El Amor Brujo

Miles Davis “Will o’ the Wisp” from Sketches of Spain
1. prologue
In a weird case of repeating myself, I had another revelation recently while trying to track down the origins of a Miles Davis tune. A few weeks ago, I described my journey of tracking down the origins of a particular combination of bass and piano chords from Kind of Blue. I had a similar kind of revelation this last week.
2. the hook
“Will o’ the Wisp” from Sketches of Spain was the track that most piqued my interest the first time I listened to the album. Like the rest of the album, it’s strongly driven by clipped Spanish rhythms, but there is something about the combination of catchy, modal melody and the slightly demonic harmonies in the verses that is just arresting.
After trolling YouTube, I finally realized that, like most of the tracks on the album, it is an arrangement of a piece of Spanish classical music, “Canción del fuego fátuo” from El Amor Brujo by Manuel de Falla (1876-1946).
4. a defense of ‘sketches of spain’
Sketches of Spain is one of Miles Davis’ best-known and best-selling albums, so in that respect it needs no defense. I think its accessibility means that it’s undeservedly treated differently. One album database site I visited categorized it as “easy listening!” What fascinates me about this album is the layers of subtext involved in the very creation of the album, a collection of jazz covers of Spanish classical music pieces.
Spain occupies a very strange place in the classical music economy. Although the country has a classical tradition as old as any other country in Western European, the “Spanish” sound in classical music has mostly been defined by French composers. Think Bolero by Ravel, or Iberia by Debussy, or the opera Carmen by Bizet. Part and parcel of this fascination with Spanish rhythms and folk sounds is the idea that Spain represents a liberated, and therefore savage, shadow of France. It’s the Spain of the Basque, of the Roma. It’s the Spain of Resident Evil 4. It’s the exoticized Mediterranean in the heart of Europe, and with the exotic there are always connotations of danger.
So it’s in this context that you get the music of the great 19th/20th Spanish composers, de Falla, Albéniz, Granados. Their music was nationalistic, but in a different way than is usually described by music historians. It was not an attempt to create a national identity against the forces of shifting borders, as Chopin, nor was it an attempt to establish a new musical tradition and sound where there had been none before, as Sibelius. Instead, it was an attempt to reclaim an authentic musical tradition from the realm of caricature, and to translate that tradition into the language, classical music, of the elites.
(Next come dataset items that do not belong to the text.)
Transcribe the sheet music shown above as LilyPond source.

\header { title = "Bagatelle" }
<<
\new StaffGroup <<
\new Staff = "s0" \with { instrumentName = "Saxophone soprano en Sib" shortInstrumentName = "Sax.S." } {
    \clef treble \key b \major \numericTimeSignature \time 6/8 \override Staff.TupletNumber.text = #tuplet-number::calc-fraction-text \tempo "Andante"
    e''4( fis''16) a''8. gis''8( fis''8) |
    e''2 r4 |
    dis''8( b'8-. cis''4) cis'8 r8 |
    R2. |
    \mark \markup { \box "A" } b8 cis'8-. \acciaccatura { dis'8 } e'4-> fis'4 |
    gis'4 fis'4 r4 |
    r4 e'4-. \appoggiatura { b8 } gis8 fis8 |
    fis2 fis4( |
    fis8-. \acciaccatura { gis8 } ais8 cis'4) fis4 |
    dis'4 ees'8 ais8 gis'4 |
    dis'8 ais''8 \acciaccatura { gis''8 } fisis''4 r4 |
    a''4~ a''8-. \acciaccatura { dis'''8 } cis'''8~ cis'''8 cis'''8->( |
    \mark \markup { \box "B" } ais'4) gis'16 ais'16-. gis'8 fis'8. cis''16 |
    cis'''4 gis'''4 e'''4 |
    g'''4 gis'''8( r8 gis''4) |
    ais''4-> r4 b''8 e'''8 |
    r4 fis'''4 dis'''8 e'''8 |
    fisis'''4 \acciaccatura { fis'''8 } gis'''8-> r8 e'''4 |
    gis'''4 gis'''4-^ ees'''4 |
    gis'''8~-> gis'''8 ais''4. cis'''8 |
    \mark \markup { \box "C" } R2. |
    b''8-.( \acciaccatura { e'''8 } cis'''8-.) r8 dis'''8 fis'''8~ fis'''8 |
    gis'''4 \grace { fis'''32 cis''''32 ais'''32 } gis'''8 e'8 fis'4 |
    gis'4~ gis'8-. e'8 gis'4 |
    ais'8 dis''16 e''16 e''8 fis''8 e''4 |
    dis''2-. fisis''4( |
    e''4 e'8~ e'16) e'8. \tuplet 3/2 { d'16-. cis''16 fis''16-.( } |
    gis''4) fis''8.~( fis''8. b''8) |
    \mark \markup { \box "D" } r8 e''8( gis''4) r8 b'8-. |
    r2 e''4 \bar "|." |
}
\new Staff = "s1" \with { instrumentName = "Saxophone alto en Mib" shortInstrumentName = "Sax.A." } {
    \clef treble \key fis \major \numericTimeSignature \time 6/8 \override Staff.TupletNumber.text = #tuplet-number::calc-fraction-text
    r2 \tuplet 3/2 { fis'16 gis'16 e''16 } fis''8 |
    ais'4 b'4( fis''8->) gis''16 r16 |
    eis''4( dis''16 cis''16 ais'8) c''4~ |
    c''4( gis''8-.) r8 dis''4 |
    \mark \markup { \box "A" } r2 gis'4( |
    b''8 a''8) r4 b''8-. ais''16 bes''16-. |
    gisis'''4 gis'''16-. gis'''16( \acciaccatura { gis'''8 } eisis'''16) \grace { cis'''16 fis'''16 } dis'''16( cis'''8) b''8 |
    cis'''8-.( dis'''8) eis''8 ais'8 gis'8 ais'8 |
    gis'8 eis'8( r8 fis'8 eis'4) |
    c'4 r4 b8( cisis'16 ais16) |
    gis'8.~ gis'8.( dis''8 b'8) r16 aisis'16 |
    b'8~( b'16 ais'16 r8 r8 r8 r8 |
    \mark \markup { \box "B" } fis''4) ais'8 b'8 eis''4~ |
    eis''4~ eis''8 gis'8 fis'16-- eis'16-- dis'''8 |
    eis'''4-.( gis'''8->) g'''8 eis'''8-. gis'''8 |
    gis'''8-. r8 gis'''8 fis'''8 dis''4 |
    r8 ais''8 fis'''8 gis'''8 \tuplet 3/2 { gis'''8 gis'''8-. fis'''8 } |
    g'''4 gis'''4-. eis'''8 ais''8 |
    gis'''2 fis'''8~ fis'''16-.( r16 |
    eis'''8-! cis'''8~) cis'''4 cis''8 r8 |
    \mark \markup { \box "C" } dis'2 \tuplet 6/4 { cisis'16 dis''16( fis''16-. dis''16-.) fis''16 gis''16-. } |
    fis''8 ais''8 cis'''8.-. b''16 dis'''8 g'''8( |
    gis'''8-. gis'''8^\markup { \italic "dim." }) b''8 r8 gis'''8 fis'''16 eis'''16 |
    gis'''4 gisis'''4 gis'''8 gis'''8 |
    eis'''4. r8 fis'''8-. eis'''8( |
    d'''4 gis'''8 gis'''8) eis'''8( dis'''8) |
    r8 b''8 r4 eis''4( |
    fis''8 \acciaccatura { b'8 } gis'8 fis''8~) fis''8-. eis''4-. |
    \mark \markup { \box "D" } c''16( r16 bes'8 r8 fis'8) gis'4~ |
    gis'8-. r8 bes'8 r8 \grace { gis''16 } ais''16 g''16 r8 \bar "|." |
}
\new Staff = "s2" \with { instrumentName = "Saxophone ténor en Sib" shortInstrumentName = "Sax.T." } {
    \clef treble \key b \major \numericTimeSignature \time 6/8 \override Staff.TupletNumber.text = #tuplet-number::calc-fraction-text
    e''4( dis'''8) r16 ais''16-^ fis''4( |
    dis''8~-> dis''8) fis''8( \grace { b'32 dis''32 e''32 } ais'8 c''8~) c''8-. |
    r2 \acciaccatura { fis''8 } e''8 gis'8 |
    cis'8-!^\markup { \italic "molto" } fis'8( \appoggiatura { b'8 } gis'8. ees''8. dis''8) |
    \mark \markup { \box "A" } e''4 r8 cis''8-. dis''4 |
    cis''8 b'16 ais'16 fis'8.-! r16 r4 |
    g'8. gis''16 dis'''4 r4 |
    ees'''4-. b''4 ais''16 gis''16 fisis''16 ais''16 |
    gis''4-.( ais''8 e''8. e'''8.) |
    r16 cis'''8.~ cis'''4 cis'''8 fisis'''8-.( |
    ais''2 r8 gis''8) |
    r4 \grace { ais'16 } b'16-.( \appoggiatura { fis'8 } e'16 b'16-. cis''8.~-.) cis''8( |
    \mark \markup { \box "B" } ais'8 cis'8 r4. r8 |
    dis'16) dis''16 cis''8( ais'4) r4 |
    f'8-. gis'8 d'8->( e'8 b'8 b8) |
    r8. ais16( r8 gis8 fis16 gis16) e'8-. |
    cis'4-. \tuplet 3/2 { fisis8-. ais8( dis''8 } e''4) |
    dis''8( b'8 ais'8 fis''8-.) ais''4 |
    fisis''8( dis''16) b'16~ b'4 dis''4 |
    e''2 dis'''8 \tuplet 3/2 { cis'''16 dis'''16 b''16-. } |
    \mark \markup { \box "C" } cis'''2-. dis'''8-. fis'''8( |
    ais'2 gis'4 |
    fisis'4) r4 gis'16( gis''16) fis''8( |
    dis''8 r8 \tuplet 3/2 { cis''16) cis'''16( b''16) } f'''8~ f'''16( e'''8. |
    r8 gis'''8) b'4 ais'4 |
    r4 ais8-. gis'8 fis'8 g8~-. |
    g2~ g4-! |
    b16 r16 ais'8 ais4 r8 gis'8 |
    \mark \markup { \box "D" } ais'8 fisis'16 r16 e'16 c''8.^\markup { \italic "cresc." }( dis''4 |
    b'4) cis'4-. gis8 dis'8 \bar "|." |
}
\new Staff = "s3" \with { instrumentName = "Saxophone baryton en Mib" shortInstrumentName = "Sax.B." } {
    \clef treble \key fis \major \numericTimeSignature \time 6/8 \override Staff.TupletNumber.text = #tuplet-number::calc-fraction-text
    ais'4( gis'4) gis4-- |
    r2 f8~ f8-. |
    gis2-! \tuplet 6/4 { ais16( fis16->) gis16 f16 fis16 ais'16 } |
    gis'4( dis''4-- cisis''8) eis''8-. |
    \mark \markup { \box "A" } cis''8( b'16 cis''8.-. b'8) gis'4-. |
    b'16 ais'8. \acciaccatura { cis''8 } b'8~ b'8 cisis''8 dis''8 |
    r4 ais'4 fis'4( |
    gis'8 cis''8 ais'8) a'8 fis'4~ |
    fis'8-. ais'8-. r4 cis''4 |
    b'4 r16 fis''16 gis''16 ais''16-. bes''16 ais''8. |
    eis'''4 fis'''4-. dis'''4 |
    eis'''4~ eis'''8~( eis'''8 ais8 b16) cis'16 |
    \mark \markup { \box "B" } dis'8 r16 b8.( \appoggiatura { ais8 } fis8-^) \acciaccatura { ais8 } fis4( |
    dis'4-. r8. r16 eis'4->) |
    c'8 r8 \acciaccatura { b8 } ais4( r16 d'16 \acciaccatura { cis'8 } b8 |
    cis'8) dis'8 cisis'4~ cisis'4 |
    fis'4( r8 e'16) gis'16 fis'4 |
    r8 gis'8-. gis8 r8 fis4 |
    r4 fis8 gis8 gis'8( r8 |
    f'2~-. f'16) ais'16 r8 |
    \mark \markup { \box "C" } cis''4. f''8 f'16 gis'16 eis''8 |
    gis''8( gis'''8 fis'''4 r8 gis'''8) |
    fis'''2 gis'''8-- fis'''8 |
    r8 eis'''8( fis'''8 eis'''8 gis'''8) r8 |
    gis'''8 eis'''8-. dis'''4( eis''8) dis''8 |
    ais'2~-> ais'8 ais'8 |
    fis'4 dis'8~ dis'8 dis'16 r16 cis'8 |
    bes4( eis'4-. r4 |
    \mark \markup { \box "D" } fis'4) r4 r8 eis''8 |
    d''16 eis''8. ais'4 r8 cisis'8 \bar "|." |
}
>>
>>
Jazz is also a musical project that gave a voice to a population that had previously only been represented in the elite culture by caricature. If you look at the language that was used to describe black musical culture and Spanish musical culture, it’s amazing how many of the same clichés surface: the music is more rhythmically obsessed, it’s more passionate, it’s vulgar. And in both cases, there was the fear that there was something corrupting in the music.
5. will o’ the wisp
Miles Davis engages directly with this web of associations on Sketches of Spain. There’s something a little…off about the arrangements. Remote. Tense. Far from easy listening. There’s plenty of idiomatic Spanish melodic and rhythmic content, and nothing of the easy caricature of French composers. I think this reflects some of Davis’ own engagement with the European classical establishment; one should never forget that he attended Juliard and there’s an alternate world where he was America’s greatest 20th century composer. There’s something about the web of oppositions that permeate the album that consistently fascinates me. It’s a mixture of two musical cultures, one white, one black, but both defined in opposition to the European classical tradition. At the same time, both the Spanish composers and Miles Davis in adapting their music decided to speak in the language of the elites.
I don’t have any answers to these apparent contradictions, however I do know that this album deserves a lot more thoughtful engagement than just dismissing it as an easy listening album of Miles Davis covering classical music.